A conta que quase ninguém faz
A família que contrata revisão de véspera costuma achar que está economizando, e a percepção é compreensível: são poucas aulas, num período curto, e o gasto aparece concentrado. O acompanhamento contínuo parece o caminho caro.
A conta muda quando se soma o ano. Quatro bimestres com uma corrida de véspera cada um, mais a recuperação final, totalizam um número de horas que costuma superar o do acompanhamento semanal. A diferença é que essas horas foram gastas em cinco episódios de urgência, com o aluno cansado, e nenhuma delas reconstruiu base.
Há ainda o custo que não é financeiro. Cinco corridas de véspera por ano são cinco episódios de tensão em casa, cinco conversas sobre o boletim e cinco semanas de sono ruim. Famílias descrevem esse desgaste com mais precisão do que descrevem a queda das notas, e ele pesa na decisão de continuar tentando.
Como saber se está funcionando
Acompanhamento contínuo só se justifica se produzir sinal antes do boletim. Quatro indicadores aparecem primeiro que a nota, e valem para qualquer serviço, inclusive para avaliar se o nosso está entregando.
- A criança pergunta mais. Quem entendeu o começo da matéria formula dúvida sobre o meio. Silêncio absoluto em sala costuma indicar que o aluno perdeu o fio antes de conseguir formular a pergunta.
- A lição de casa deixa de exigir plateia. O primeiro ganho real do acompanhamento não é a nota, é a criança conseguir começar sozinha.
- O tempo de tarefa encolhe. A mesma quantidade de exercícios passa a consumir menos noite. É sinal de que o conteúdo está consolidado, e não apenas copiado.
- A conversa em casa muda de assunto. Quando a escola deixa de ser o único tema de conflito, algo destravou antes de o boletim registrar.
Começar tarde ainda vale
Uma dúvida frequente é se compensa iniciar o acompanhamento no meio do ano. Vale, e é quando a maioria procura, porque é quando o segundo boletim confirma o que o primeiro sugeriu. Há tempo suficiente no segundo semestre para reconstruir base e mudar o desfecho.
O que não funciona é começar em novembro esperando de quatro semanas o resultado de um trabalho de seis meses. Nesse ponto do calendário, a revisão concentrada é a escolha honesta, e o acompanhamento contínuo começa no ano seguinte, antes de a lacuna se formar de novo.
Perguntas frequentes
Aula de reforço só antes da prova adianta?
Adianta para a prova e pouco para o ano. A revisão concentrada organiza o que o aluno já sabe e ajuda a recuperar a nota daquele bimestre. O que ela não faz é reconstruir a base que ficou para trás, e é a base que determina o desempenho do bimestre seguinte.

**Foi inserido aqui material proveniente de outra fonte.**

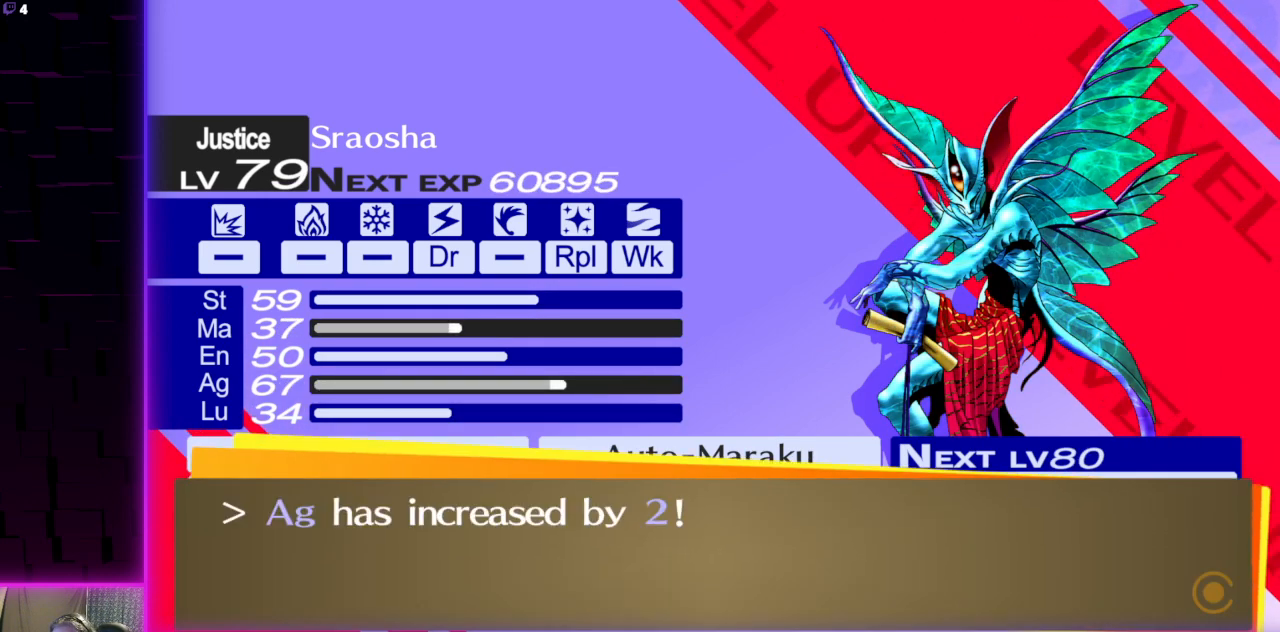
{"buttons": [], "left_stick": "center", "right_stick": "center", "events": [[67, "A", "down"], [134, "A", "up"]]}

Quantas aulas por semana o acompanhamento contínuo exige?
Um encontro semanal sustenta a maior parte dos casos. A constância pesa mais que a quantidade: uma hora por semana durante o ano inteiro produz mais do que um período intensivo às vésperas, porque a memória se consolida na repetição espaçada.
Vale a pena começar o acompanhamento no meio do ano?
Vale, e é quando a maioria das famílias procura. O segundo semestre ainda tem tempo suficiente para reconstruir base e mudar o desfecho. O que não funciona é começar em novembro esperando resultado de um trabalho de seis meses.